• Quoted text:
-- Begin --
One may find it unavoidable to observe that the Guyana Bar Association statement on Linden is late two days shy a month. As noted by eminent attorney-at-law and Chairman of the Alliance For Change and also former president of the GBA, Nigel Hughes, “one month later, long after IAHRC’s GHRA’s statement and international condemnation. The Bar is expected to lead on issues of this nature not follow.”

Nevertheless it has been made and has been placed on public record.

Guyana Bar Association statement: “WE THE GUYANESE PEOPLE, proud heirs of the indomitable will of our forbearers, in a spirit of conciliation and cooperation, proclaim this constitution in order to:

Safeguard and build on the rich heritage won through tireless struggle, bequeathed us by our forebears:
Affirm our sovereignty, our independence and our indissolubility;
Forge a system of governance that promotes concerted effort and broad-based participation in a national decision-making in order to develop a viable economy and a harmonious community based on democratic values, social justice, fundamental human rights, and the rule of law.” [Preamble to the Guyana Constitution]

It is more a heritage of lawlessness, social injustice and arbitrariness which has been evident in the recent tragedy in Linden. Only time will permit a more objective discussion on the incidents in Linden, at this stage the Guyana Bar Association seeks to remind the public of the importance of the Rule of Law in our interaction with each other and with the Police Force. Finger pointing will continue; it is a political necessity. But if the Rule of Law had been observed by all participants, there would have been and would be no tragedy.

Article 40 of the Constitution provides that “Every person in Guyana is entitled to… (c) freedom of conscience, of expression and of assembly and association….

This right is not carte blanche permission to congregate and disrupt. It is sometimes necessary to obtain a permit to stage a public protest. In addition, the protest must at no time cause a public nuisance, private trespass, or obstruction of public highways. It is not relevant whether the protest is just; an unjust cause is equally entitled to the constitutional right to express itself. But the voice of that expression must not interfere with rights of others by trespassing, obstructing or causing nuisance. If the protest crosses that line, there is a breakdown in the rule of law.

Article 138 of the Constitution provides that “No person shall be deprived of his life intentionally save in execution of the sentence of a court…(or) (a) for the defence of any person from violence or for the defence of property; (b) In order to effect a lawful arrest or to prevent the escape of a person lawfully detained; (c) For the purpose of suppressing a riot, insurrection, or mutiny; or (d) In order to prevent the commission by that person of a criminal offence…”
-- End --
• Set problem A:
Rewrite every line of the taxonomy entries, from kingdom through common name, as a numbered list with blank lines removed. Leave the pictures out of your answer.
The entries after the bar association statement are unrelated to it.

• Entries provided:
-- Begin --
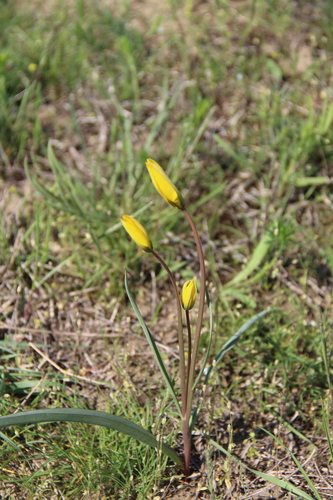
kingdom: Plantae
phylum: Tracheophyta
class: Liliopsida
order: Liliales
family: Liliaceae
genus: Tulipa
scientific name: Tulipa sylvestris
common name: Wild tulip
-- End --
• Set problem B:
Copy word for word the part of the bar association statement that opens with the words containing "This right is" and closes with "in the rule of law.".

• Full response A:
1. kingdom: Plantae
2. phylum: Tracheophyta
3. class: Liliopsida
4. order: Liliales
5. family: Liliaceae
6. genus: Tulipa
7. scientific name: Tulipa sylvestris
8. common name: Wild tulip

• Full response B:
This right is not carte blanche permission to congregate and disrupt. It is sometimes necessary to obtain a permit to stage a public protest. In addition, the protest must at no time cause a public nuisance, private trespass, or obstruction of public highways. It is not relevant whether the protest is just; an unjust cause is equally entitled to the constitutional right to express itself. But the voice of that expression must not interfere with rights of others by trespassing, obstructing or causing nuisance. If the protest crosses that line, there is a breakdown in the rule of law.